Exercise aim | Pictures must be dropped from the copy of the entries below; all else is returned exactly.

Supplied data |
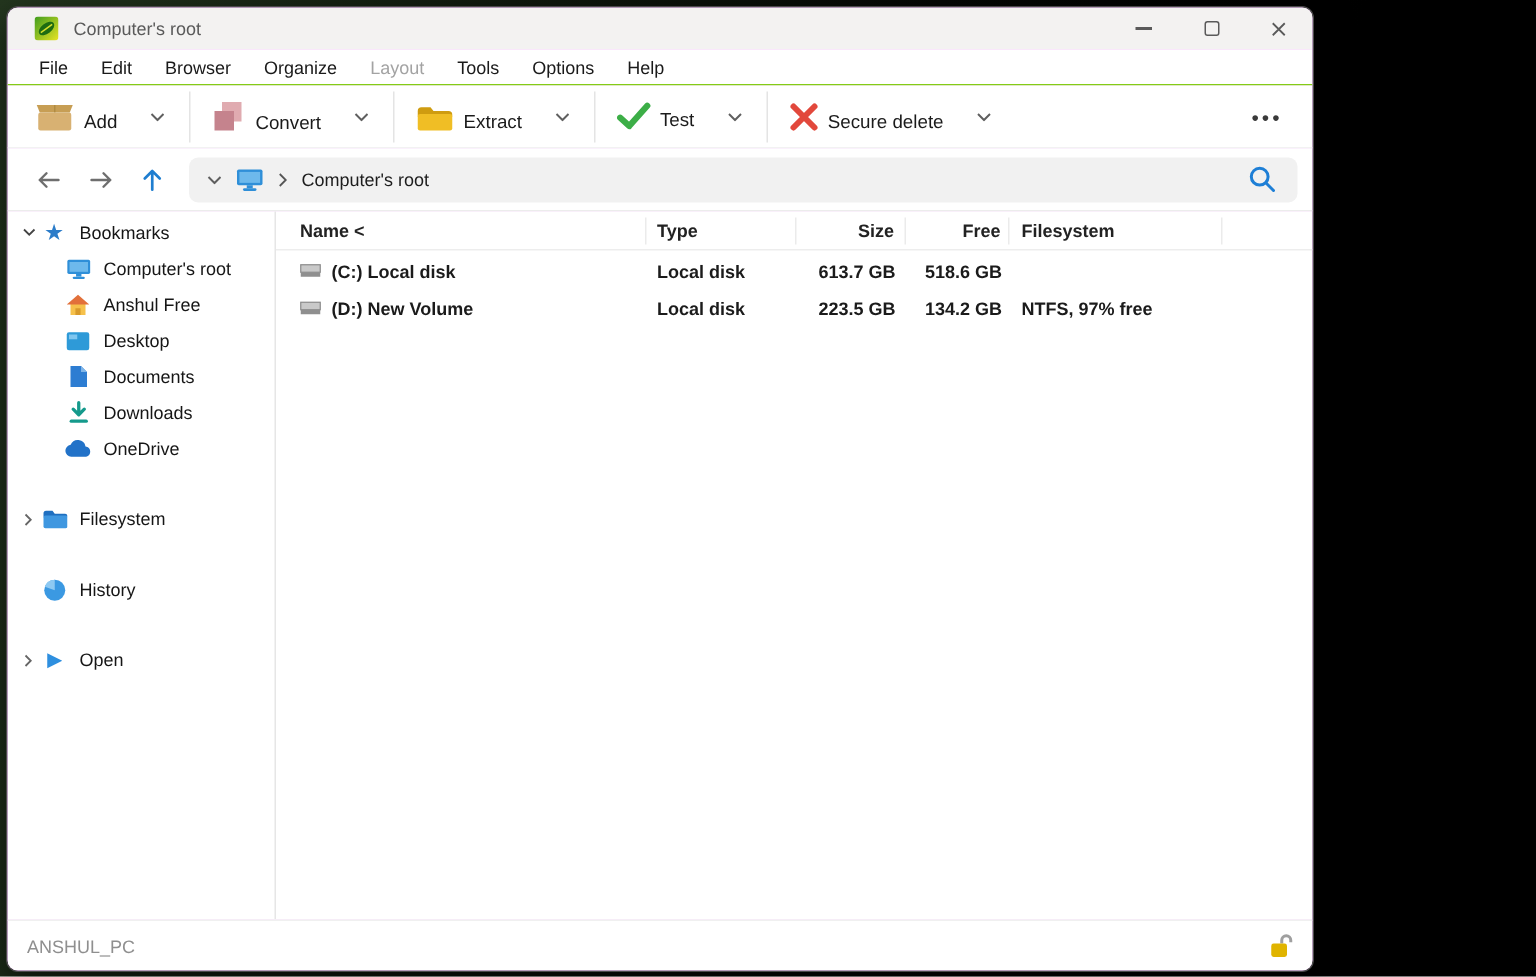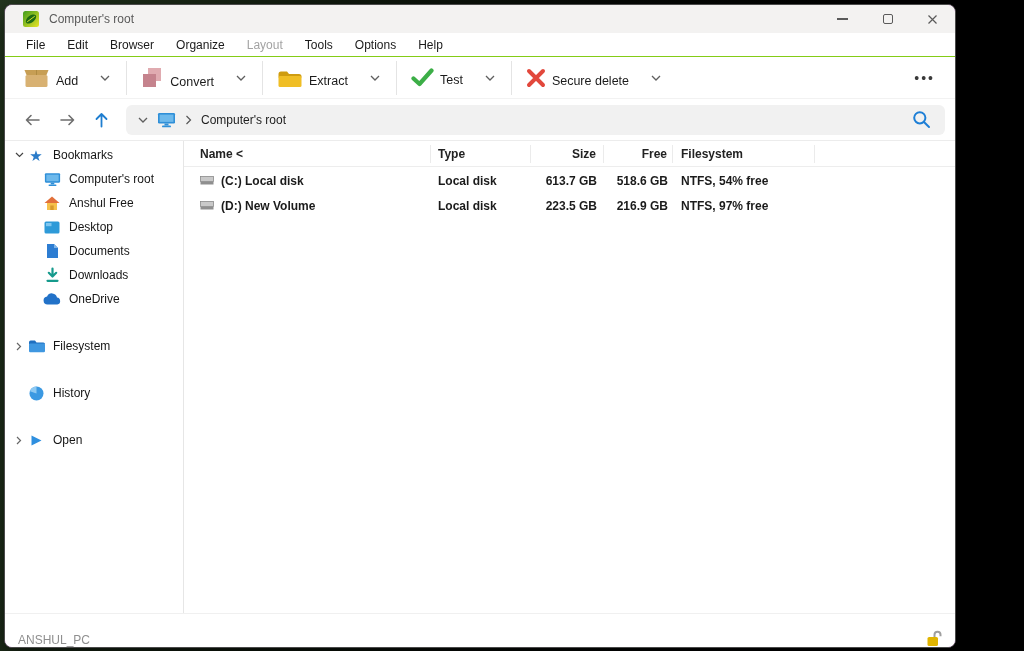--- a/index.html
+++ b/index.html
@@ -10,7 +10,7 @@
     position:relative;
   }
   .window {
-    position:absolute; left:4px; top:4px; width:952px; height:644px;
+    position:absolute; left:4px; top:4px; width:872px; height:644px;
     background:#f0abfc; border-radius:8px; overflow:hidden;
     border:1px solid #4a4a4a; display:flex; flex-direction:column;
     box-shadow:0 8px 24px rgba(0,0,0,.6);

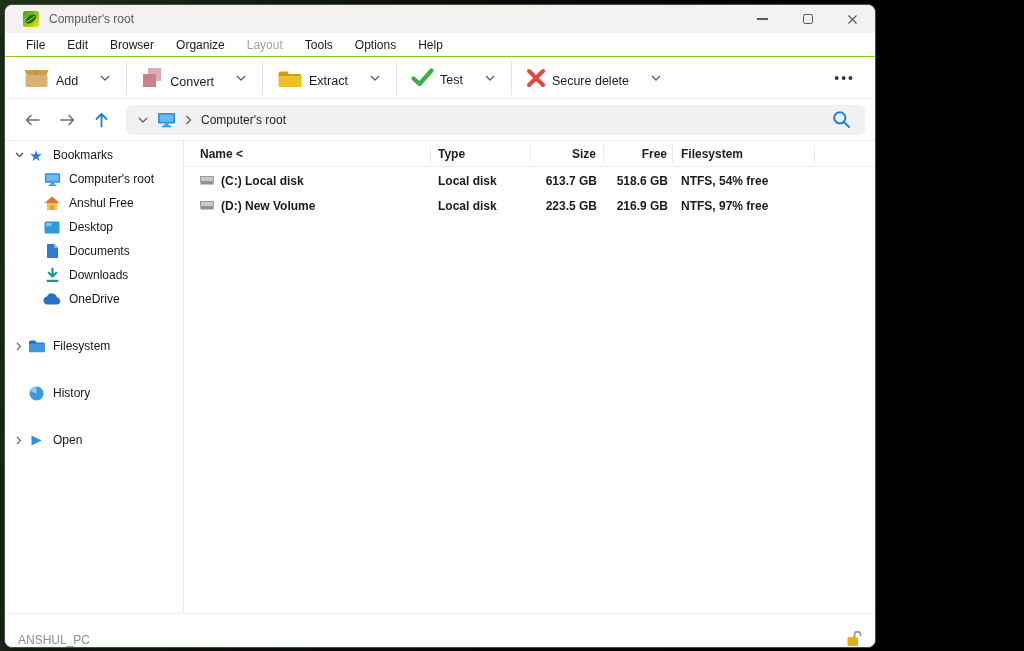--- a/index.html
+++ b/index.html
@@ -397,9 +397,6 @@
         <div class="cell c-free">
             <span>518.6 GB</span>
           </div>
-        <div class="cell c-fs">
-            <span>NTFS, 54% free</span>
-          </div>
       </div>
 
       <div class="lrow">

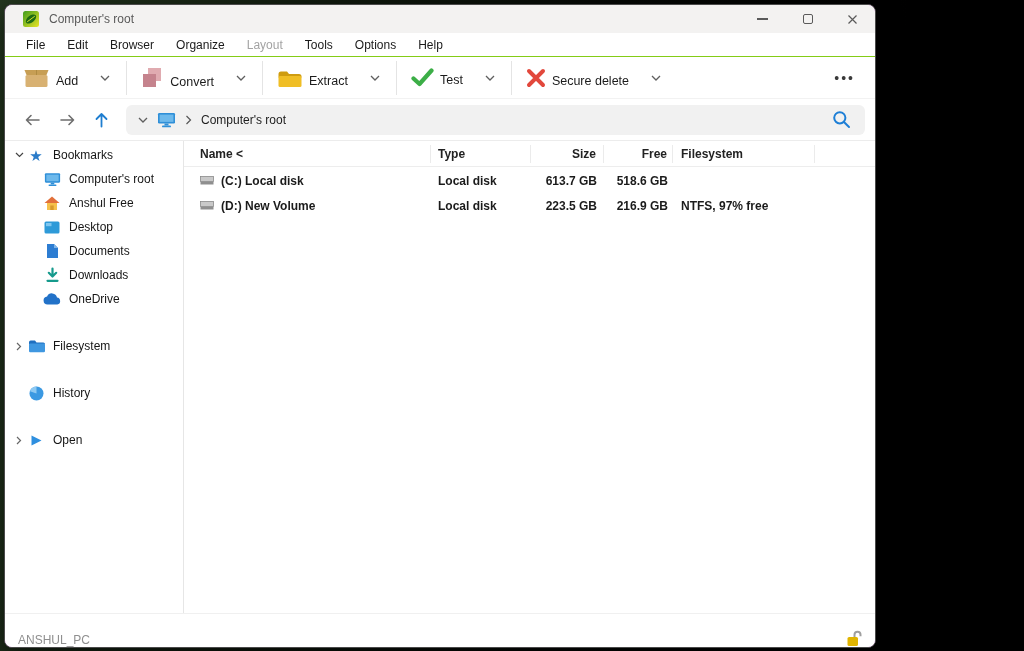--- a/index.html
+++ b/index.html
@@ -416,7 +416,7 @@
             <span>223.5 GB</span>
           </div>
         <div class="cell c-free">
-            <span>216.9 GB</span>
+            <span>134.2 GB</span>
           </div>
         <div class="cell c-fs">
             <span>NTFS, 97% free</span>

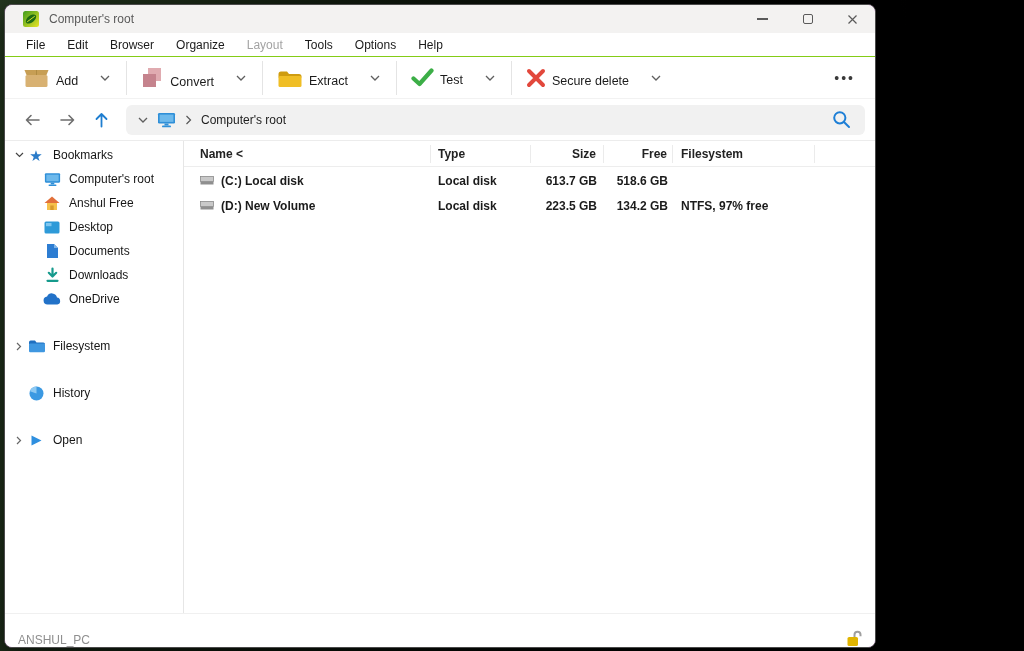--- a/index.html
+++ b/index.html
@@ -64,7 +64,7 @@
   .cell { display:flex; align-items:center; height:100%; }
   .name-inner { display:flex; align-items:flex-start; gap:7px; }
   
-  .statusbar { height:34px; background:#fff; border-top:1px solid #f0f0f0; display:flex; align-items:flex-end; padding:0 13px; flex:0 0 auto; }
+  .statusbar { height:34px; background:#fff; border-top:1px solid #f0f0f0; display:flex; align-items:center; padding:0 13px; flex:0 0 auto; }
   .status-text { font-size:12px; color:#8f8f8f; }
   .lock-wrap { margin-left:auto; display:flex; align-items:center; }
   svg { display:block; }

Response |
--- a/index.html
+++ b/index.html
@@ -10,7 +10,7 @@
     position:relative;
   }
   .window {
-    position:absolute; left:4px; top:4px; width:952px; height:644px;
+    position:absolute; left:4px; top:4px; width:872px; height:644px;
     background:#f0abfc; border-radius:8px; overflow:hidden;
     border:1px solid #4a4a4a; display:flex; flex-direction:column;
     box-shadow:0 8px 24px rgba(0,0,0,.6);

--- a/index.html
+++ b/index.html
@@ -397,9 +397,6 @@
         <div class="cell c-free">
             <span>518.6 GB</span>
           </div>
-        <div class="cell c-fs">
-            <span>NTFS, 54% free</span>
-          </div>
       </div>
 
       <div class="lrow">

--- a/index.html
+++ b/index.html
@@ -416,7 +416,7 @@
             <span>223.5 GB</span>
           </div>
         <div class="cell c-free">
-            <span>216.9 GB</span>
+            <span>134.2 GB</span>
           </div>
         <div class="cell c-fs">
             <span>NTFS, 97% free</span>

--- a/index.html
+++ b/index.html
@@ -64,7 +64,7 @@
   .cell { display:flex; align-items:center; height:100%; }
   .name-inner { display:flex; align-items:flex-start; gap:7px; }
   
-  .statusbar { height:34px; background:#fff; border-top:1px solid #f0f0f0; display:flex; align-items:flex-end; padding:0 13px; flex:0 0 auto; }
+  .statusbar { height:34px; background:#fff; border-top:1px solid #f0f0f0; display:flex; align-items:center; padding:0 13px; flex:0 0 auto; }
   .status-text { font-size:12px; color:#8f8f8f; }
   .lock-wrap { margin-left:auto; display:flex; align-items:center; }
   svg { display:block; }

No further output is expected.